== EXTRACT PROVIDED ==

In 2014, this research team have published a series of papers about the genomes for 48 bird species representing nearly all-extant orders of birds. In this study, researchers hypothesized that the avian-specific conserved genomic regions, which experienced very few changes since the emergence of early avian species, might contribute to the development of avian-specific traits. To identify the avian-specific highly conserved elements (named ASHCEs hereafter), researchers compared 48 avian genomes and 9 other vertebrate genomes (including reptiles, mammals, amphibians and fishes). They found about 11 Mb of ASHCEs, covering about 1% of the bird genome. Surprisingly, more than 99% of ASHCEs are in the non-coding regions of the genome. On the other hand, researchers found that a smaller number of new coding genes have evolved in bird lineages. Researchers concluded that the emergence of avian-specific traits during the macroevolutionary transitions was mainly due to the innovation of non-coding regions with gene expression regulation functions.
Fig. 2 There is almost no new coding gene in evolution of birds: by compared 48 avian genomes and 9 other animal genomes, avian specific conserved DNA sequences were almost all at non-coding genes (99.69%). Figure edited from Koji Tamura.

===

§ REQUIRED ACTIONS
**a.** Which groups of vertebrates besides birds does the passage on bird genomes name among the 9 other genomes compared?
**b.** According to the passage on bird genomes, how much of the bird genome do the ASHCEs cover?

== DATA SECTION ==

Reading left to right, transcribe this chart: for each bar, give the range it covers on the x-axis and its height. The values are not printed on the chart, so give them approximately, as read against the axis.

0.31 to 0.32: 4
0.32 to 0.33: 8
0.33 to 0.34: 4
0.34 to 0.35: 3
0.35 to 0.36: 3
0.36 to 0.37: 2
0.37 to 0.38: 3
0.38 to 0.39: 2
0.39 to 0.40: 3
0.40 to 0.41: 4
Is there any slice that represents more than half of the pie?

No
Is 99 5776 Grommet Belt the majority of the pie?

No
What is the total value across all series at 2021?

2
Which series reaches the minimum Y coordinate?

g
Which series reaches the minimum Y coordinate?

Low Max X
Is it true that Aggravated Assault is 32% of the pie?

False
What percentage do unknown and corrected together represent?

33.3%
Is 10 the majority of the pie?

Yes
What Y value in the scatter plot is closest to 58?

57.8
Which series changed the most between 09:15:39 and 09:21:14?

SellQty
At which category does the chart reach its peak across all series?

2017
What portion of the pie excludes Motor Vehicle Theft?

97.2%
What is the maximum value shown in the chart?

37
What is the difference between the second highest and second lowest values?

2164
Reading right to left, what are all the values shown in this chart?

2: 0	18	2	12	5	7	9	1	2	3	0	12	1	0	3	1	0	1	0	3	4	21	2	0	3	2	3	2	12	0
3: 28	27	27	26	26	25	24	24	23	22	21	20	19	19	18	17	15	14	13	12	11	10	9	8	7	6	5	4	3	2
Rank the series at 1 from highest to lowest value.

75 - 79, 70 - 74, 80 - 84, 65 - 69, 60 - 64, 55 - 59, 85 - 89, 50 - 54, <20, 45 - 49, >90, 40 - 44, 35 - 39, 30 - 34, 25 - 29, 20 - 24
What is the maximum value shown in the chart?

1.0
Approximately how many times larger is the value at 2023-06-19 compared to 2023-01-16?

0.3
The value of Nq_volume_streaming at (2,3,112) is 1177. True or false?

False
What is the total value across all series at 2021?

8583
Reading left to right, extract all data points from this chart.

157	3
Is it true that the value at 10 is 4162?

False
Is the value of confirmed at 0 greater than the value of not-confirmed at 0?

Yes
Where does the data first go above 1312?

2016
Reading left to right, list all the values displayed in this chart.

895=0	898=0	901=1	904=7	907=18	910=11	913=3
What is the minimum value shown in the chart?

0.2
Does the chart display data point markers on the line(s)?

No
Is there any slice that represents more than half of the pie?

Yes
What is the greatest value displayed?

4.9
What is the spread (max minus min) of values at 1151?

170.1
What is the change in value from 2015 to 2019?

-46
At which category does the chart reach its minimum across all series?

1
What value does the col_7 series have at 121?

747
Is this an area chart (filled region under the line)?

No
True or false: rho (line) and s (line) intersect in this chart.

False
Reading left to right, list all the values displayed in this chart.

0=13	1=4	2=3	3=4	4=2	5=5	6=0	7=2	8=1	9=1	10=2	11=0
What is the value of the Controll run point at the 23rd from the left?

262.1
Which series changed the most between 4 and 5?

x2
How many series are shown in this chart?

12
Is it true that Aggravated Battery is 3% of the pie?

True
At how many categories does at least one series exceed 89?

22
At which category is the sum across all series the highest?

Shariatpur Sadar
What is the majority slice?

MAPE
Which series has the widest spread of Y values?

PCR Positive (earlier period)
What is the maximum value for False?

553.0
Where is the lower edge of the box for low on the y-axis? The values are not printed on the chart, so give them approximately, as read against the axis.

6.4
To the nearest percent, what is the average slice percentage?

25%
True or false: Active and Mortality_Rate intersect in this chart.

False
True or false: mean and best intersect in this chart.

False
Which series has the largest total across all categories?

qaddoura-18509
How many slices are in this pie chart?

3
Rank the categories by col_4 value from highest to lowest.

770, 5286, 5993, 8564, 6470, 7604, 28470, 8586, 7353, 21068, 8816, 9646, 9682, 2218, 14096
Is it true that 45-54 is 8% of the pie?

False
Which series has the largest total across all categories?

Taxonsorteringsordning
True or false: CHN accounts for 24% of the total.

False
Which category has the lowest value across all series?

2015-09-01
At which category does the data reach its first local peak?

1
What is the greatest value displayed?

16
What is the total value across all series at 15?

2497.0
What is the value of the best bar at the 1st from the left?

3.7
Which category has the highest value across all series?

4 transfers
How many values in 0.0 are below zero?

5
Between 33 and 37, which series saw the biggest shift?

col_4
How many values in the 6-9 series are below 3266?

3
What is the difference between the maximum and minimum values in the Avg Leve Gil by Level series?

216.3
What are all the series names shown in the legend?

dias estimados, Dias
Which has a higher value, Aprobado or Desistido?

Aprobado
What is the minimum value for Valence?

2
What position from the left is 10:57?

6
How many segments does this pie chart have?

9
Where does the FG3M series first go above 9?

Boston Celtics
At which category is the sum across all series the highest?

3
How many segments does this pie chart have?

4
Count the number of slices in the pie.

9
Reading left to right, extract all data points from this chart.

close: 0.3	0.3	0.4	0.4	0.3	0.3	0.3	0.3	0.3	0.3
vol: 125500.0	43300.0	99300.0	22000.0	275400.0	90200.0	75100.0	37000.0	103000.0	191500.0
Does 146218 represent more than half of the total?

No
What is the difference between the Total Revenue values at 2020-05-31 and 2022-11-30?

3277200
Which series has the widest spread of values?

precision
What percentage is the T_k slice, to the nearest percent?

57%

===

§ SOLUTIONS TO EACH TASK
**a.** Reptiles, mammals, amphibians and fishes

**b.** About 1% of the bird genome (about 11 Mb).